Back during the 2016 Republican Convention (it was reported FFS!), current House Minority Leader Kevin McCarthy famously walked into a meeting of the Republican muckety-mucks and said (this is his direct quote): “There’s …there’s two people, I think, Putin pays: [California Representative Dana] Rohrabacher and Trump … [laughter] … swear to God.”

Instead of responding, “If you really think that, we should call the FBI right this second!”, then-Speaker Of The House Paul Ryan “…immediately responded: ‘This is an off-the-record … [laughter] … NO LEAKS … [laughter] … alright?!”. That is literally what he said.

The Republican hierarchy KNEW. They might not have known all, but they knew some. If they knew ANY, they were obligated to pick up the phone and report it. As we’re learning though — too slowly for our own collective good — is that lots of these Republicans were in Mitch’s boat — they’d already been bought out themselves by the Russians.

When Russia gives you money, it comes with strings. When Russia gives you an aluminum factory and hundreds of millions of dollars, it comes with ropes.

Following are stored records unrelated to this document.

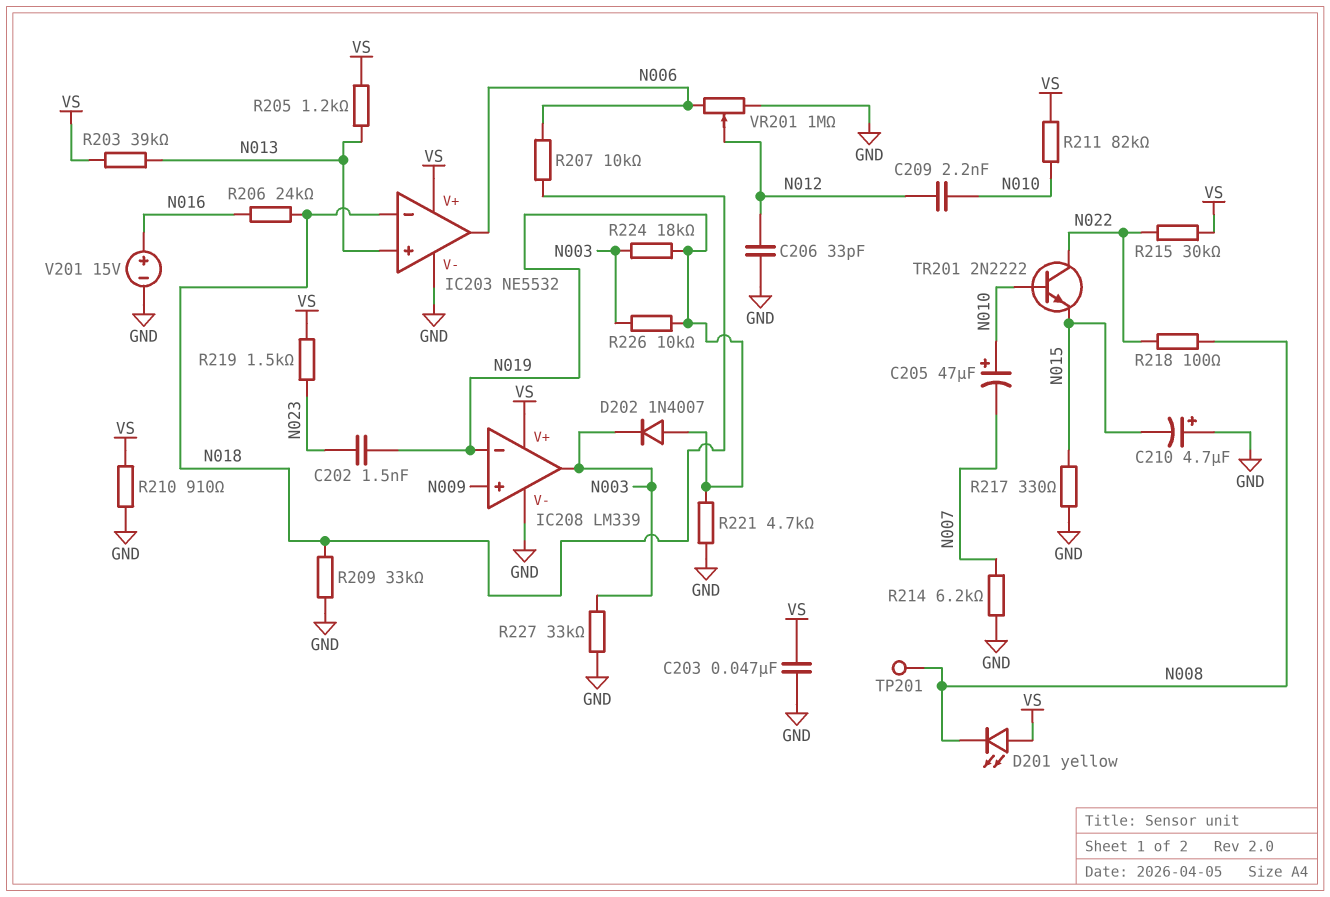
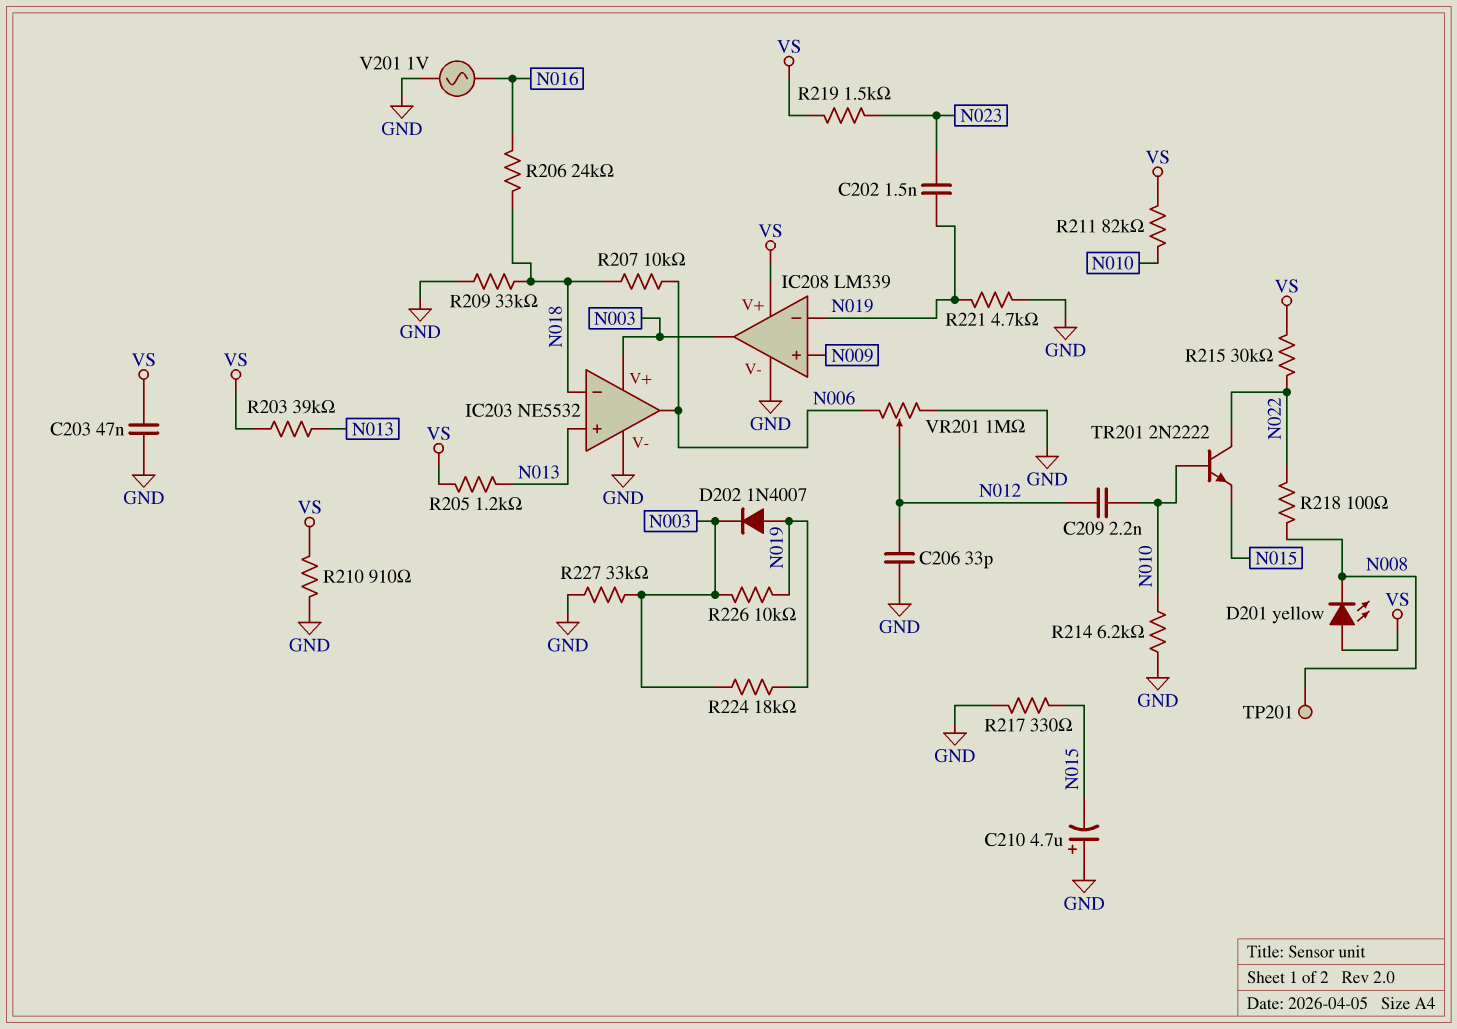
C205: 47uF (plus N010, minus N007) -> none
IC203 pin V+: VS -> N003
R214: 6.2k (GND, N007) -> 6.2k (GND, N010)
V201: 15V (plus N016, minus GND) -> AC 1V (GND, N016)

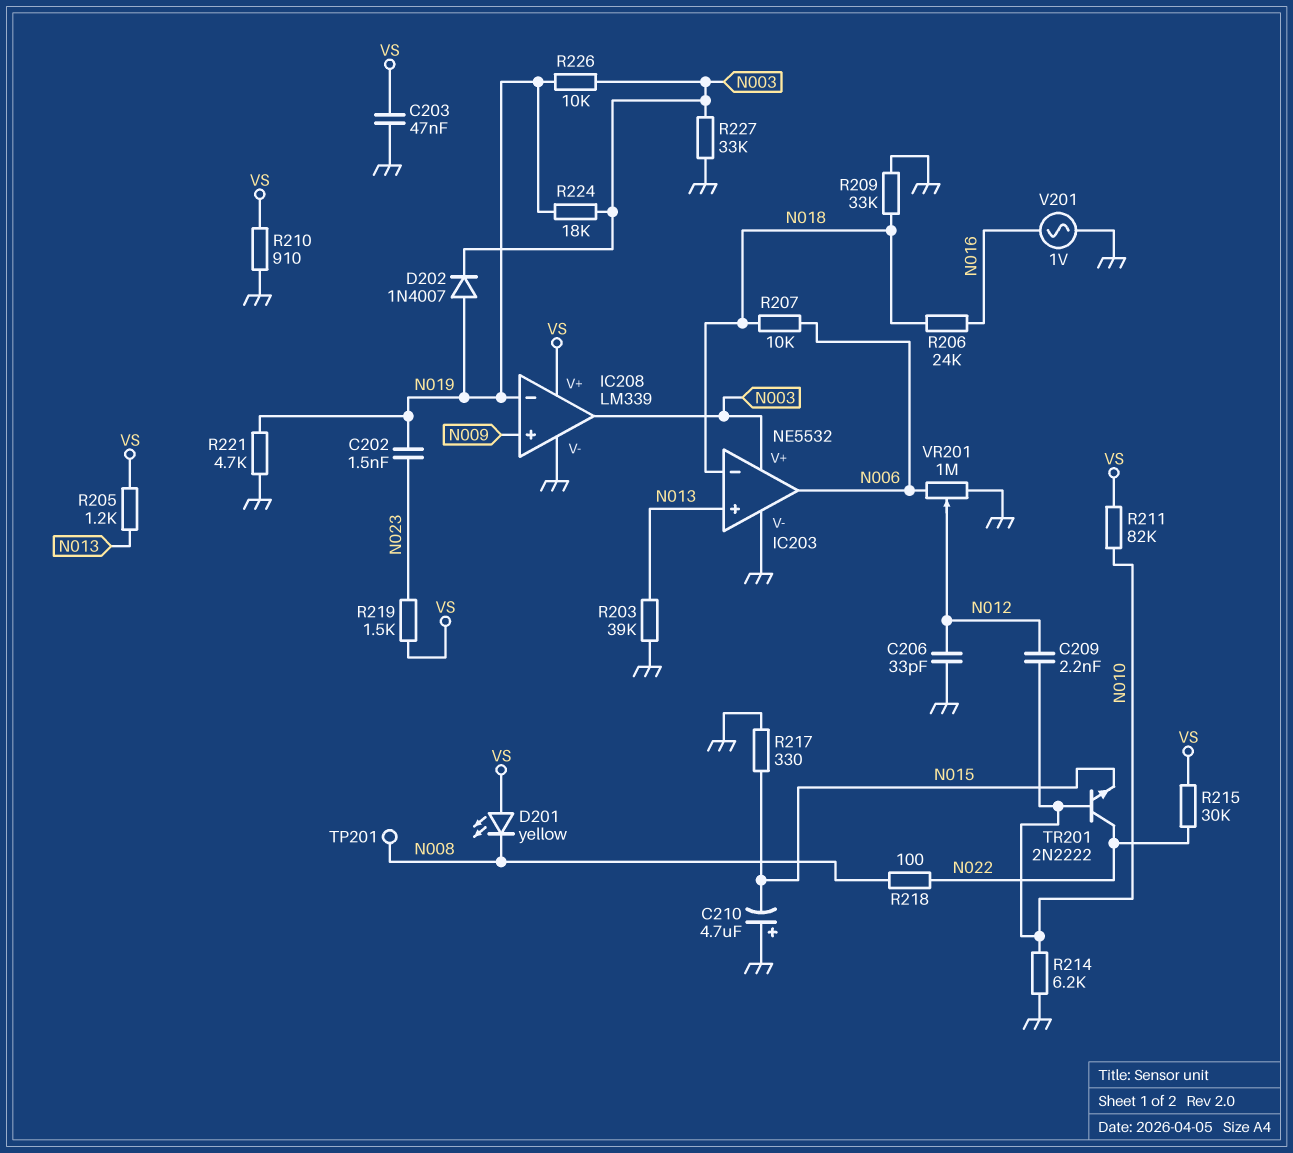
R203: 39k (N013, VS) -> 39k (GND, N013)

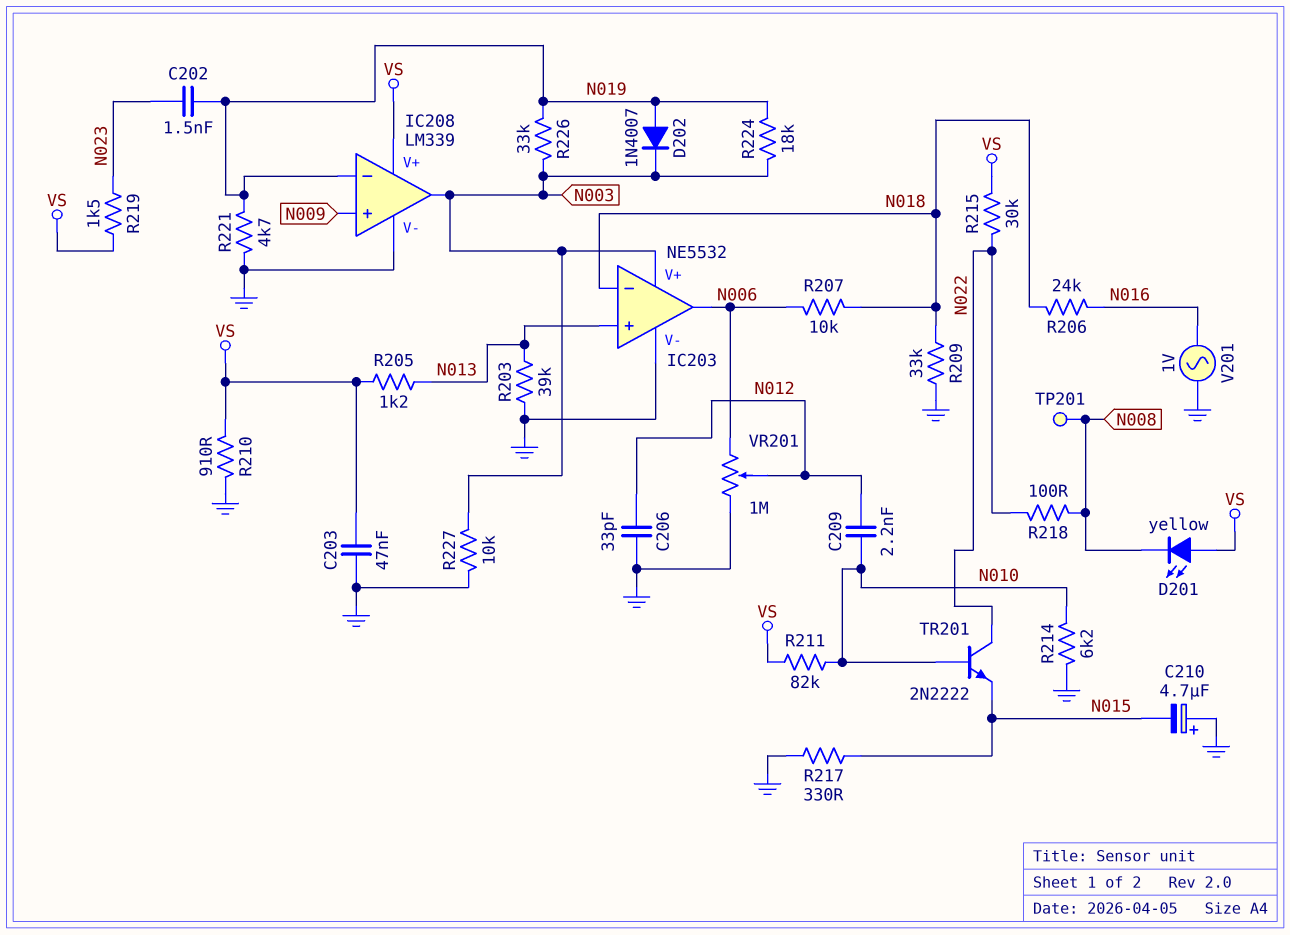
R226: 10k (N003, N019) -> 33k (N003, N019)
R227: 33k (GND, N003) -> 10k (GND, N003)

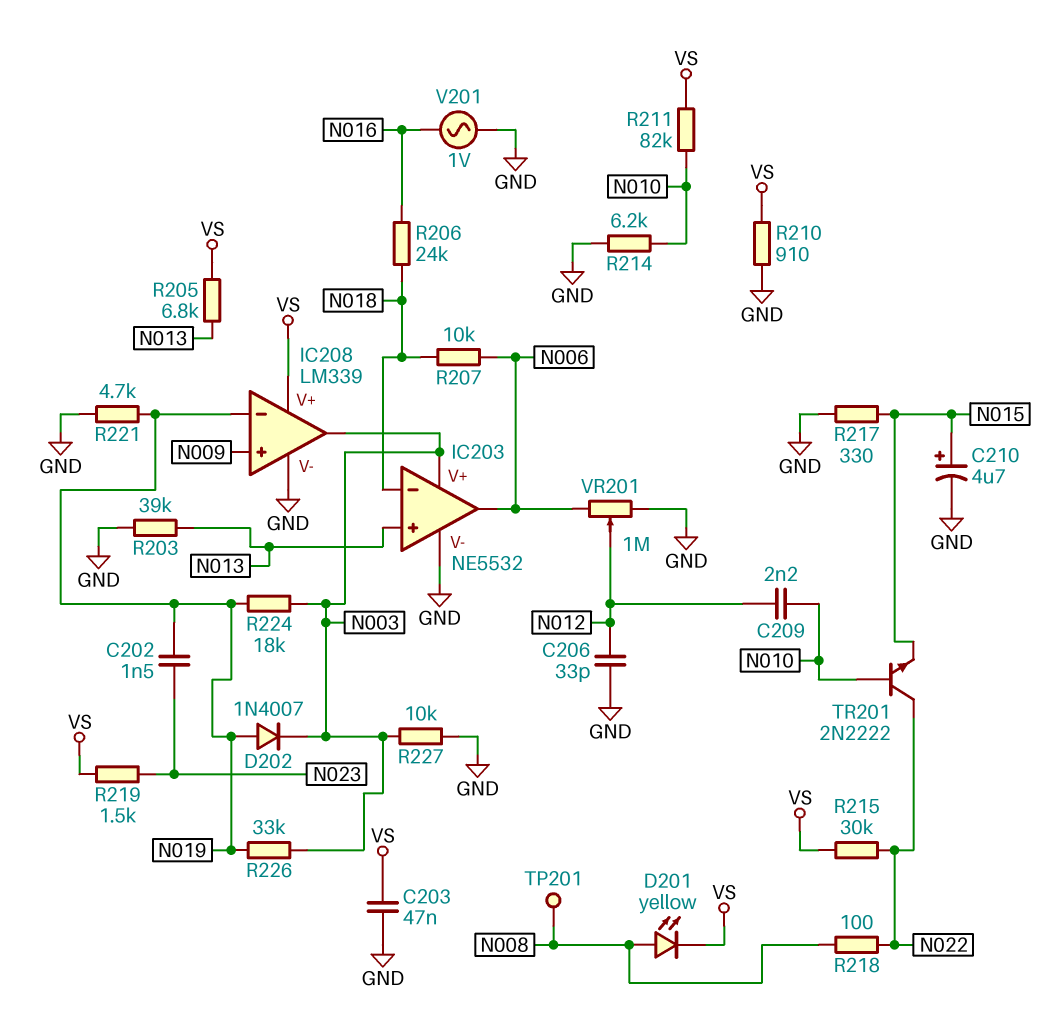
C210: 4.7uF (plus GND, minus N015) -> 4.7uF (plus N015, minus GND)
D201: LED yellow (A VS, K N008) -> LED yellow (A N008, K VS)
R205: 1.2k (N013, VS) -> 6.8k (N013, VS)
R209: 33k (GND, N018) -> none

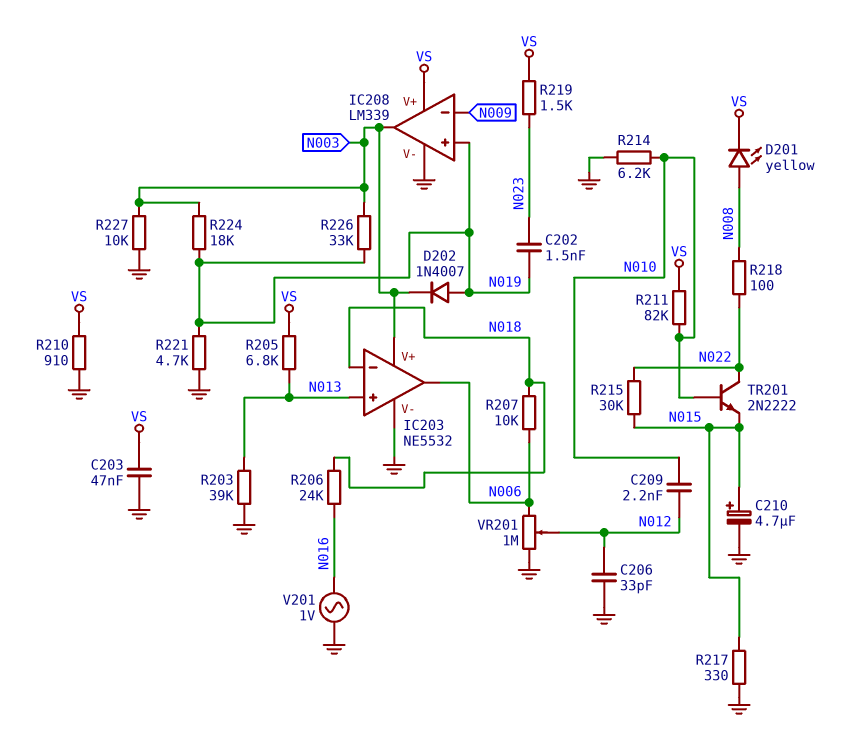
IC208 pin in+: N009 -> N019
IC208 pin in-: N019 -> N009
R215: 30k (N022, VS) -> 30k (N015, N022)
TP201: test point (N008) -> none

Just like Donald Trump will never pivot, neither will the Republican Party. They can’t now. They committed to Mitch McConnell’s plan (imagined not by him but by the Koch-Mercer money behind him) to install permanent minority rule in America first by j=hijacking the judiciary. Can you say “Merrick Garland”?

If The Rule Of Law is going to be truly viable again then there can be no exceptions to it. Any Republican who even suspected what his co-partiests were up to was legally obligated to report it. They didn’t and we have to ask “why?” Whose interests were they protecting — when they took an oath to uphold the Constitution’s?

I fear, Republicans having nowhere to go but prison, that this ending will indeed be like one of those Bond movies where it takes 80 shots at the villain to finally kill him. It already feels that way, doesn’t it? The bombshells going off every day — the reveals of staggering corruption and debauched greed — that never result in the bad guys even breaking stride — it really does feel like bullets bouncing off a bad guy’s magical force field of pure evil.

It’s wired into our culture that just before it’s too late, a white knight rides to the rescue. We’ve convinced ourselves that the good guys ultimately win in the end. That’s all ooga-booga we made up.

Here in Real Life, truly anything can happen. Get too sucked into “normalcy” and you become the frog who gets boiled to death. The reason Uber Villains go for broke in the end is because something inside them suspects — if they can just outlast the good guy — they’ll triumph. It will be up to We The People to stop them. Because we’re the Good Guy.

I’m old enough to remember when speaking or writing in these terms would have been hyperbole on steroids. But then, I’m old enough to remember when you couldn’t write this story and get away with it.